Kron y yo empezamos a dar vueltas uno en torno al otro, levemente inclinados hacia adelante para poder herir al adversario con los cuernos de nuestro yugo.
Una, dos veces, Kron me atacó, deteniéndose empero en el último momento, para ver si podía hacerme avanzar y perder el equilibrio, al intentar detener el golpe.
Nos movíamos cautelosamente, de tanto en tanto, amagábamos una embestida con nuestros terribles yugos. En las tribunas cundió el desasosiego. El látigo sonó en la mano del hombre de los brazaletes: —¡Que corra la sangre! —dijo.
De repente, el pie de Kron se deslizó por la blanca arena perfumada, resplandeciente de plomo rojo y mica, y una nube de partículas coloreadas voló por los aires en dirección hacia mis ojos. Los granos de arena cayeron sobre mí como una tormenta plateada y carmesí. Me tomaron por sorpresa, me cegaron.
Me dejé caer rápidamente de rodillas y las púas de Kron pasaron sobre mi cabeza. En el mismo instante me enderecé debajo de su cuerpo, lo cargué sobre mis hombros y lo arrojé hacia atrás sobre la arena.
Oí el ruido sordo de su cuerpo al caer, el grito de miedo, el furioso jadeo de Kron. No podía volverme para atravesado con mis púas, pues no podía correr el riesgo de fallar.
Sacudí la cabeza salvajemente; con mis manos, presas en el yugo, trataba infructuosamente de alcanzar los ojos para restregármelos y poderme sacar así los granos de arena que tenía bajo los párpados, que me quemaban y me cegaban. A través de las tinieblas, cubierto de sudor, uncido al yugo que se sacudía violentamente, oía los gritos salvajes de la muchedumbre.
Casi ciego, oí cómo Kron se enderezaba, levantando el pesado yugo que lo sujetaba. Oí su respiración entrecortada, su fuerte jadeo, que me hacía pensar en un animal. Oí sus pasos cortos y rápidos en la arena, que lo acercaban a mí en un ataque semejante al de un toro.

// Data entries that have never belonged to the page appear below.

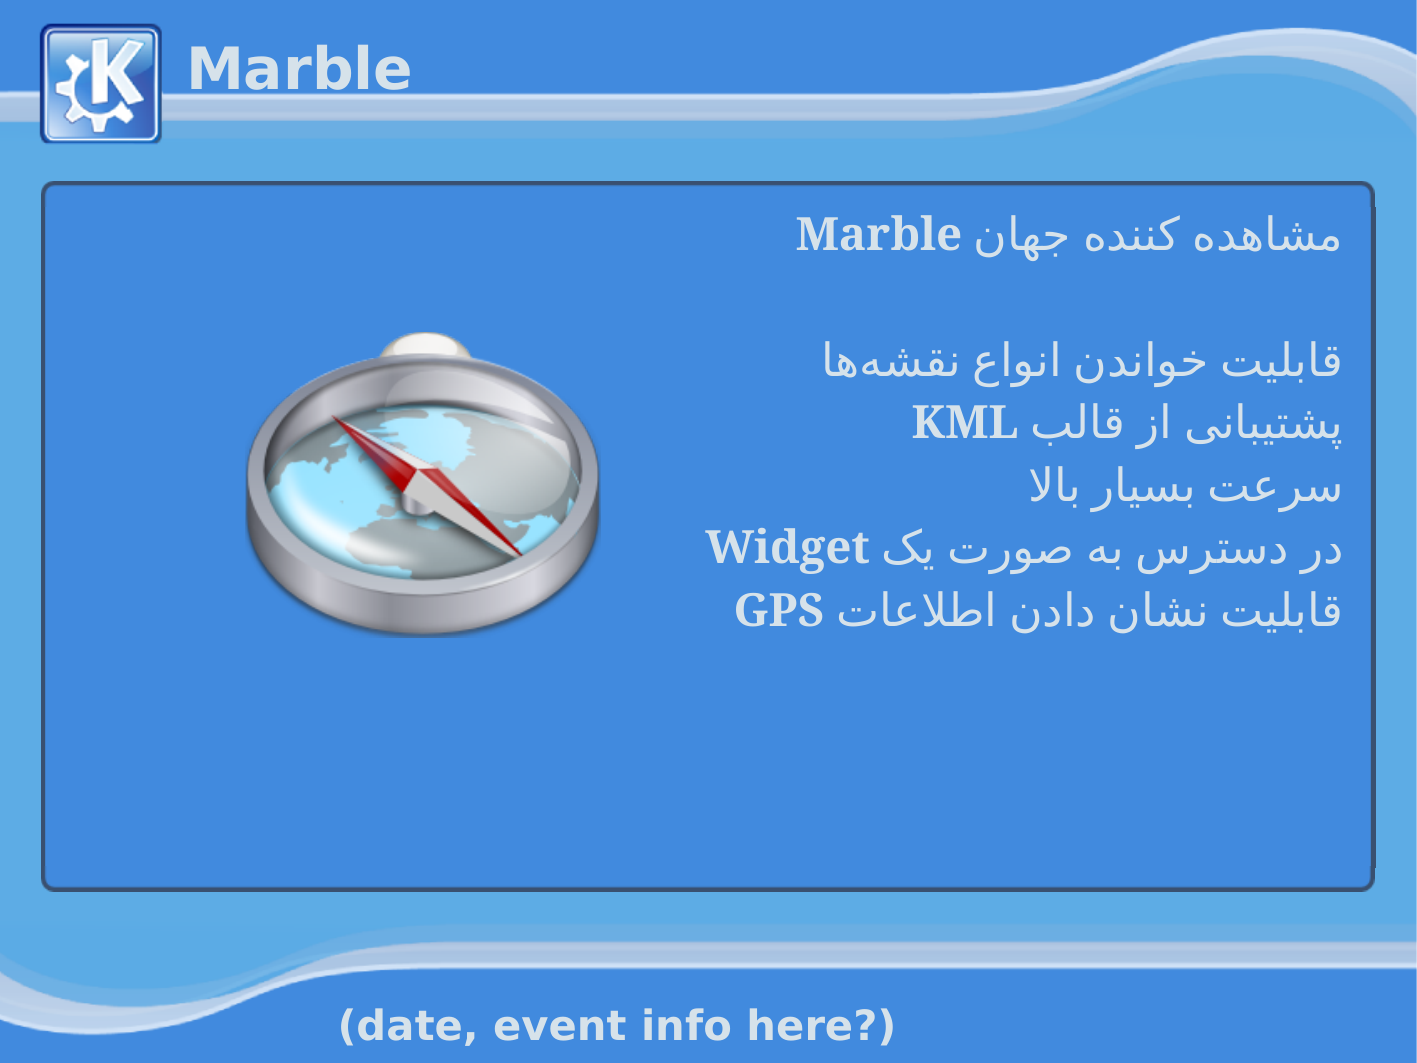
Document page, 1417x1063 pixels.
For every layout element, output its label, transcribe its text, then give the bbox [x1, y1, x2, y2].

picture [0, 0, 1417, 1063]
text_box Marble [171, 27, 1048, 111]
text_box مشاهده کننده جهان Marble قابلیت خواندن انواع نقشه‌ها پشتیبانی از قالب KML سرعت بسیار بالا در دسترس به صورت یک Widget قابلیت نشان دادن اطلاعات GPS [58, 194, 1359, 717]
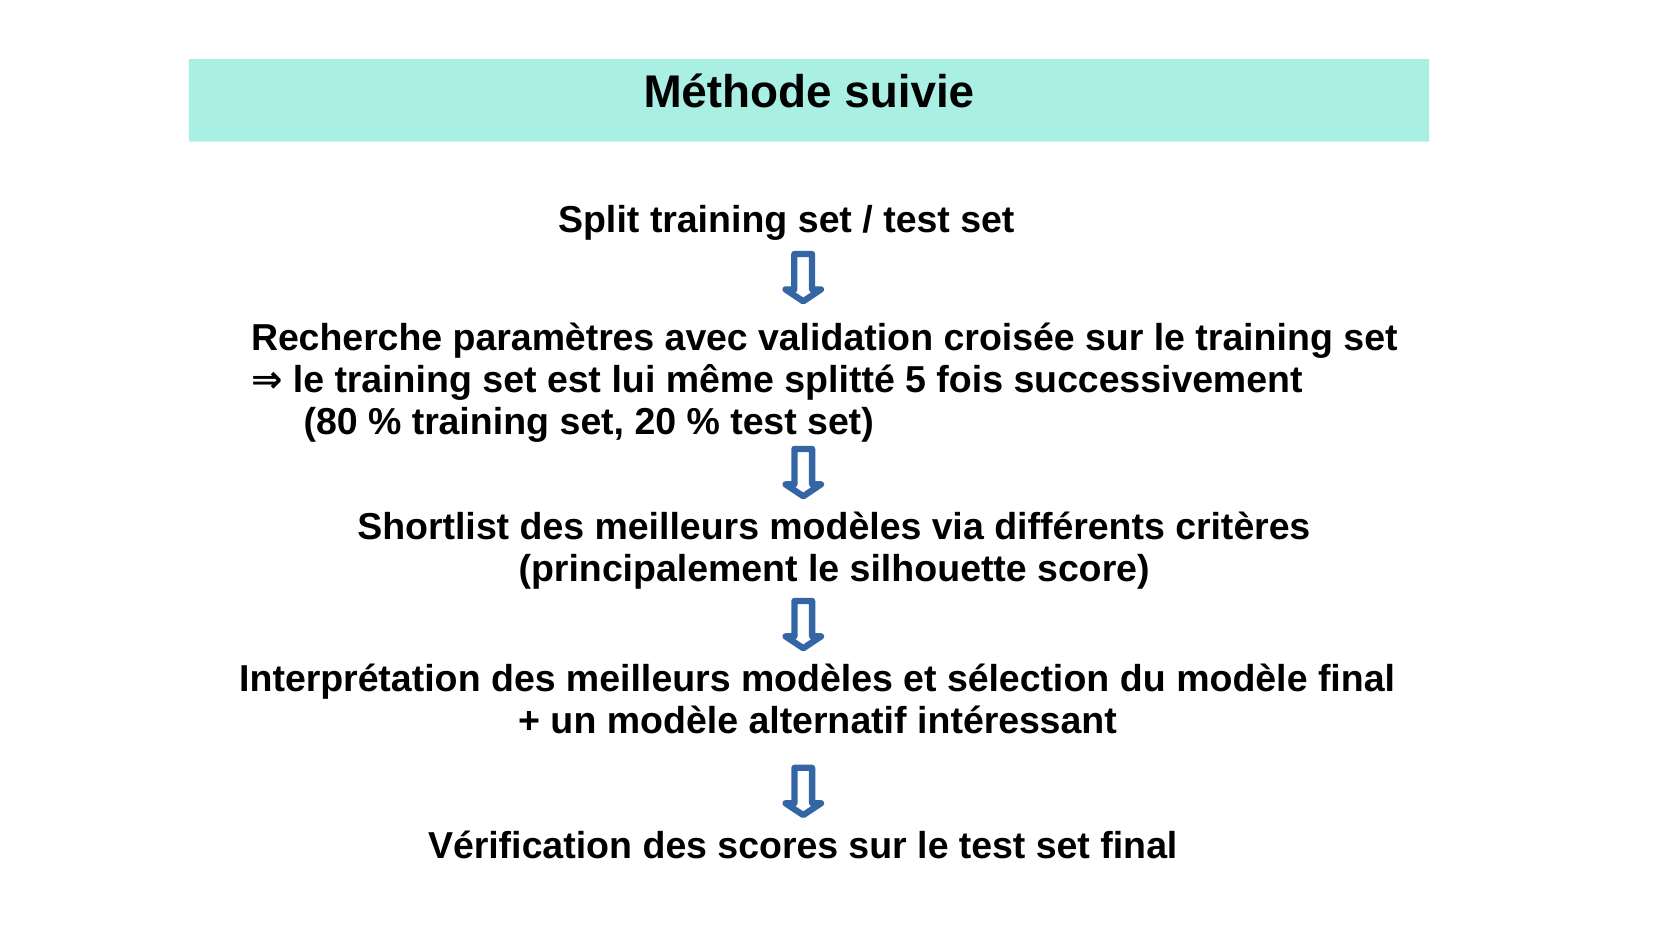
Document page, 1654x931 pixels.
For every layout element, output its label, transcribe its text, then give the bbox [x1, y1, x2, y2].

text_box [785, 253, 821, 302]
text_box Vérification des scores sur le test set final [413, 817, 1194, 875]
text_box [785, 767, 822, 816]
text_box Shortlist des meilleurs modèles via différents critères (principalement le silhouette score) [342, 498, 1327, 598]
text_box Méthode suivie [188, 59, 1430, 142]
text_box [785, 448, 822, 497]
text_box Split training set / test set [543, 191, 1036, 249]
text_box Recherche paramètres avec validation croisée sur le training set ⇒ le training set est lui même splitté 5 fois successivement (80 % training set, 20 % test set) [236, 309, 1414, 493]
text_box [785, 600, 822, 649]
text_box Interprétation des meilleurs modèles et sélection du modèle final + un modèle alternatif intéressant [224, 650, 1412, 750]
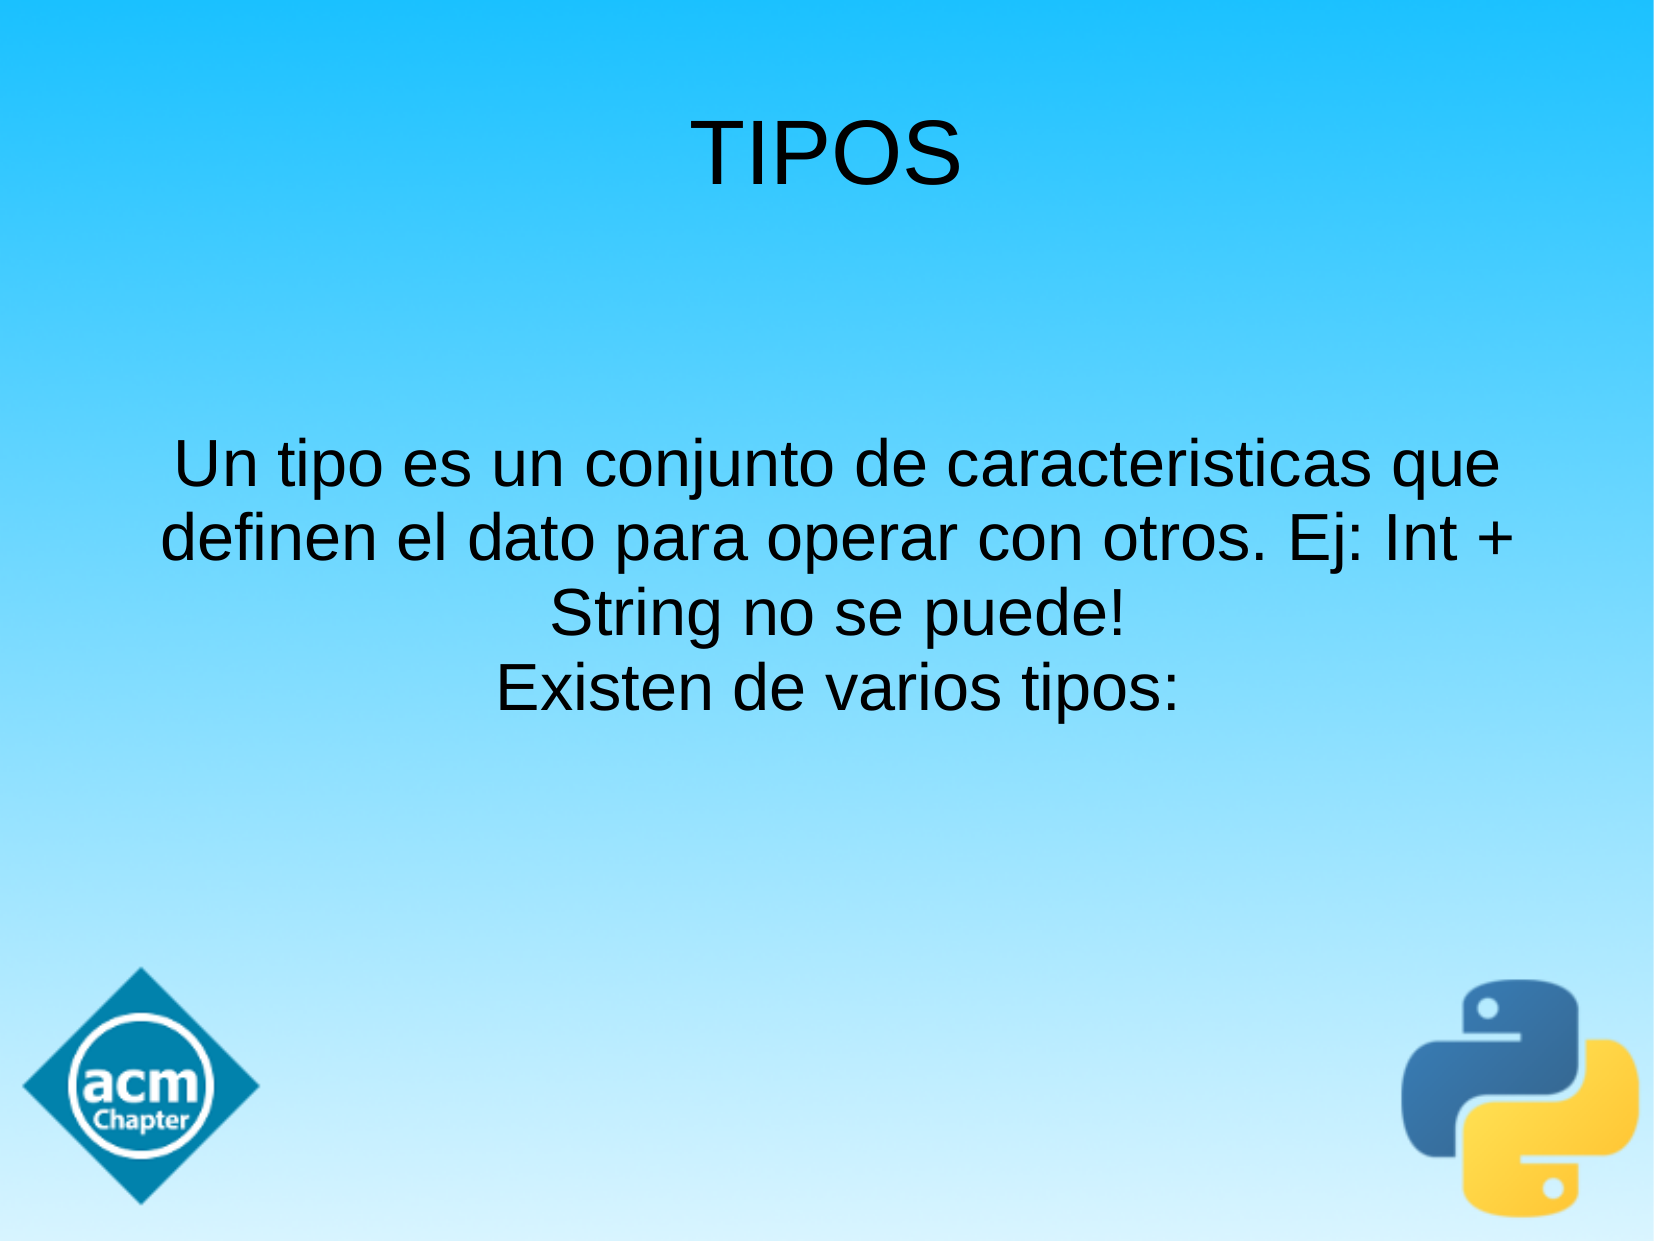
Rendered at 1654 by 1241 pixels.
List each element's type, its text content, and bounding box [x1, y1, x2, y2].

title TIPOS [82, 49, 1571, 257]
subtitle Un tipo es un conjunto de caracteristicas que definen el dato para operar con otros. Ej: Int + String no se puede! Existen de varios tipos: [94, 290, 1583, 1010]
picture [0, 0, 1654, 1241]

Coloqué mi yugo en posición oblicua, me deslicé entre sus puntas, rechazando el golpe. Se oyó un estruendo, como el de dos yunques al chocar.
Traté de asir sus manos, pero él mantenía los puños cerrados y alejados de mí, en la medida en que el yugo se lo permitía. Mi mano se aferró a su puño y resbaló, incapaz de sostenerlo debido al sudor que nos empapaba a ambos.
Kron volvió al ataque, una, dos veces más y yo siempre lograba parar el golpe y resistir la poderosa embestida de su yugo, eludiendo los cuernos asesinos. En una ocasión no fui tan afortunado y un cuerno de acero me rasgó el costado haciéndome sangrar.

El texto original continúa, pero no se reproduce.